La situación es compleja y no tiene solución simple. Desde luego, si simplemente nos limitáramos a encarecerlo, al final tan solo podrían viajar las clases adineradas. ¿Es lo que queremos? Al fin y al cabo, el turismo de masas significa, a efectos prácticos, que las clases medias y populares pueden visitar y conocer lugares que le estuvieron vetados desde siempre, por simple cuestión de costo. Los que consideramos que la democratización del turismo es un logro y un avance para la mayoría, no estaremos de acuerdo, de partida, en que la solución solo pueda proceder de limitar la oferta y sus actores, porque eso significa encarecerla y robársela a los muchos que ahora pueden disfrutarla y que dejarán de hacerlo si se limita y sube de coste.
¿Cómo conseguir, entonces, que el derecho y la posibilidad de viajar se mantenga para todos? ¿Cómo gestionarlo de manera respetuosa con el medio ambiente, la habitabilidad y la calidad de vida en las ciudades? Ese es el reto. Debemos soñar a lo grande.
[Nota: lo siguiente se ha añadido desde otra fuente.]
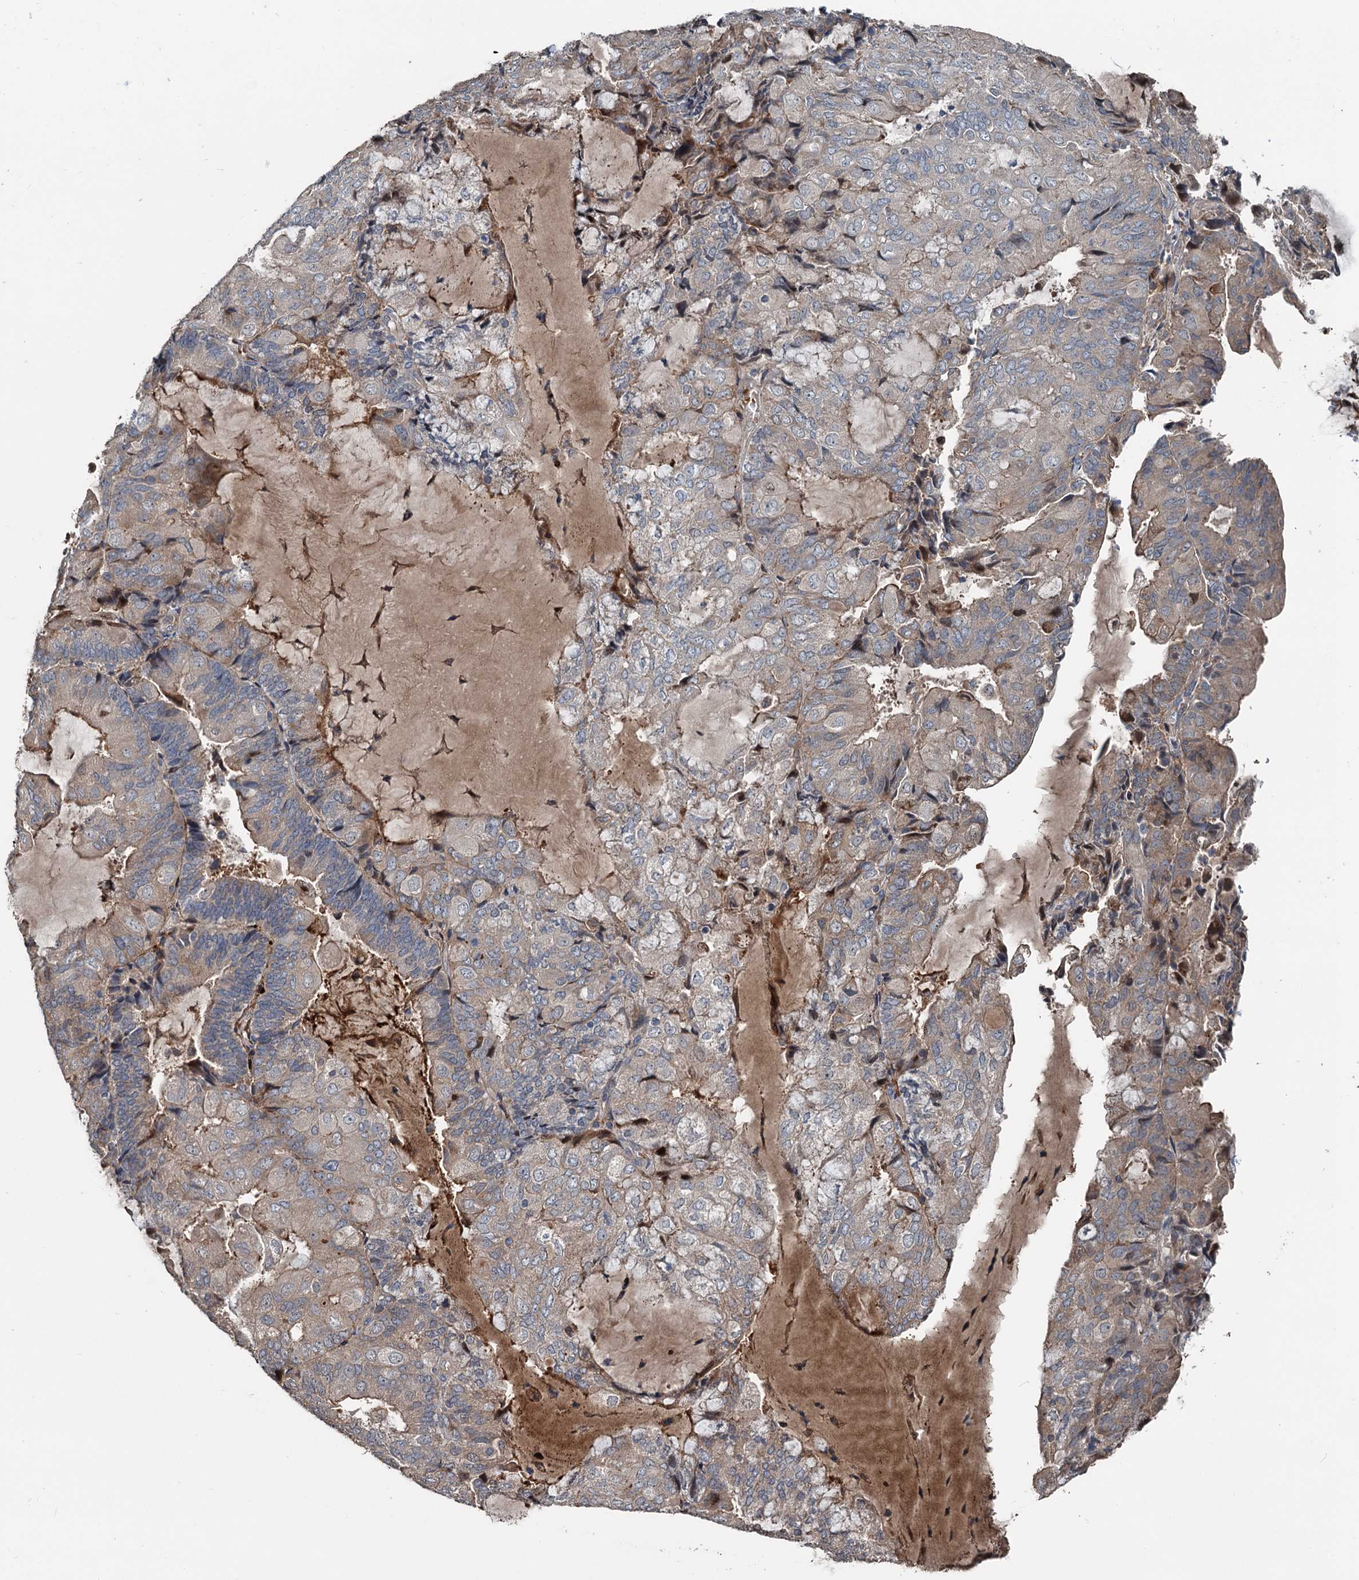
{"staining": {"intensity": "moderate", "quantity": "<25%", "location": "cytoplasmic/membranous"}, "tissue": "endometrial cancer", "cell_type": "Tumor cells", "image_type": "cancer", "snomed": [{"axis": "morphology", "description": "Adenocarcinoma, NOS"}, {"axis": "topography", "description": "Endometrium"}], "caption": "This is an image of immunohistochemistry (IHC) staining of endometrial cancer (adenocarcinoma), which shows moderate expression in the cytoplasmic/membranous of tumor cells.", "gene": "TEDC1", "patient": {"sex": "female", "age": 81}}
Que los que saben de la materia propongan alternativas creativas e inteligentes, que no se limiten a la respuesta fácil de prohibir, limitar y encarecer. Ojalá entre todos lo consigamos. Si no, al final, sólo podrán viajar los que siempre lo hicieron. Los ricos y los aventureros. No condenemos a una amplia capa de nuestra población a tener que quedarse en casa con nuestras tasas, restricciones y cabreos.
No olvidemos que nada se parece más a un turista que otro turista. Y, atentos, porque si nos miramos con sinceridad ante el espejo, ¿qué es lo que vemos? Pues la imagen reflejada de un turista más… que desea seguir siéndolo por muchos años. Seamos respetuosos e inteligentes. Si nos dejamos llevar por nuestras pasiones, seremos nosotros, en conclusión, los que no podamos viajar. Pues vaya negocio. Toda la vida rajando de los turistas para descubrir, al final, que esos malditos turistas éramos nosotros.